▸ **Dataset entries**
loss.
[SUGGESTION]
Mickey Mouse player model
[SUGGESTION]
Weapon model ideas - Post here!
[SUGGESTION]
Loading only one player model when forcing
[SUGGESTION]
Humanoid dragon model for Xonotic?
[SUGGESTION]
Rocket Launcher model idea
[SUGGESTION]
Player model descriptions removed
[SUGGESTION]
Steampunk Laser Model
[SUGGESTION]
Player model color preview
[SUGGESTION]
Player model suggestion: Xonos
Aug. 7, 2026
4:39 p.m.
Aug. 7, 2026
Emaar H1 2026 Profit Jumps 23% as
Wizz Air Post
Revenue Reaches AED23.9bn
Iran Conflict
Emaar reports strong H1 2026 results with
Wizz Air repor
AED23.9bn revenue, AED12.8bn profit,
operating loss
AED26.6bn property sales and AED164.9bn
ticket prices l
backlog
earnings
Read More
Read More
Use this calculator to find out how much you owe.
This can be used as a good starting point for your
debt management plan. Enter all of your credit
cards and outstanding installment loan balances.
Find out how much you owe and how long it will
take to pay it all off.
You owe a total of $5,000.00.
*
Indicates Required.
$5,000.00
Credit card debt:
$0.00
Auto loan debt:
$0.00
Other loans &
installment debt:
---
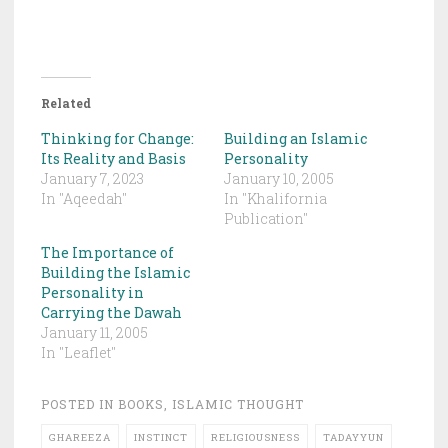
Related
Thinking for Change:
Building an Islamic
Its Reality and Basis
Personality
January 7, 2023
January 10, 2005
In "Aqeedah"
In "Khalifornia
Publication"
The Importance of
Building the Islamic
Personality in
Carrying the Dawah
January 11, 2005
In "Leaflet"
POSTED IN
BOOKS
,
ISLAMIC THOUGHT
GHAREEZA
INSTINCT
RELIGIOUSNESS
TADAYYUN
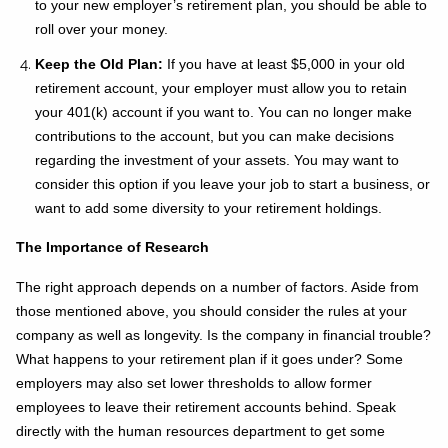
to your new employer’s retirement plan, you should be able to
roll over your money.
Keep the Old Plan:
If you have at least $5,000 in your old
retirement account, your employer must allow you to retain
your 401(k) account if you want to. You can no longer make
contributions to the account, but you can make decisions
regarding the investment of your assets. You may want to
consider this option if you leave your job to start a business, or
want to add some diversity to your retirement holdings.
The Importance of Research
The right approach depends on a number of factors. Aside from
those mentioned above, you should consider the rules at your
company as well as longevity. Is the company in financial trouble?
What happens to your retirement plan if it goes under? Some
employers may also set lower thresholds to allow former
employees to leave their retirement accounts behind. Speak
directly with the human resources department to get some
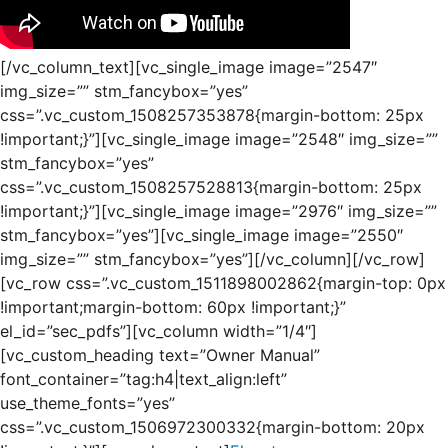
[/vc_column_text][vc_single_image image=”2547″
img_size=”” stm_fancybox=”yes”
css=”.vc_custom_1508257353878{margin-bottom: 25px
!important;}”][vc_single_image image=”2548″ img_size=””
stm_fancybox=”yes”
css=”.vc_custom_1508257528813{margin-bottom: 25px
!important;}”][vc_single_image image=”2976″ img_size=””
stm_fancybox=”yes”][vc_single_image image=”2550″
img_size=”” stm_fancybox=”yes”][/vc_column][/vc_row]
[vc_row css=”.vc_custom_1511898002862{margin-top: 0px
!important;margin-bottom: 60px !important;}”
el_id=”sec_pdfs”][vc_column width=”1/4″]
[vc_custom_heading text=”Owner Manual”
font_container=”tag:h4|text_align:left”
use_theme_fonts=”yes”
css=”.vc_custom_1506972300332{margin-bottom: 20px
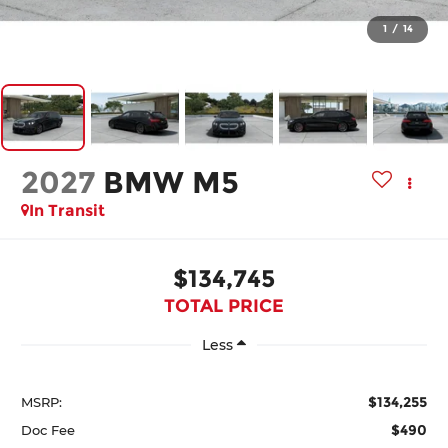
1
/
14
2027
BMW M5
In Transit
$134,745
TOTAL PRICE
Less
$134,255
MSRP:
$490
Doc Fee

▸ **Task requirements**
Begin with the line above that has "Humanoid dragon model for Xonotic?" and continue through the line that has "AED26.6bn property sales and AED164.9bn", setting each one down exactly. Stop there.

▸ **Answer to this exercise**
Humanoid dragon model for Xonotic?
[SUGGESTION]
Rocket Launcher model idea
[SUGGESTION]
Player model descriptions removed
[SUGGESTION]
Steampunk Laser Model
[SUGGESTION]
Player model color preview
[SUGGESTION]
Player model suggestion: Xonos
Aug. 7, 2026
4:39 p.m.
Aug. 7, 2026
Emaar H1 2026 Profit Jumps 23% as
Wizz Air Post
Revenue Reaches AED23.9bn
Iran Conflict
Emaar reports strong H1 2026 results with
Wizz Air repor
AED23.9bn revenue, AED12.8bn profit,
operating loss
AED26.6bn property sales and AED164.9bn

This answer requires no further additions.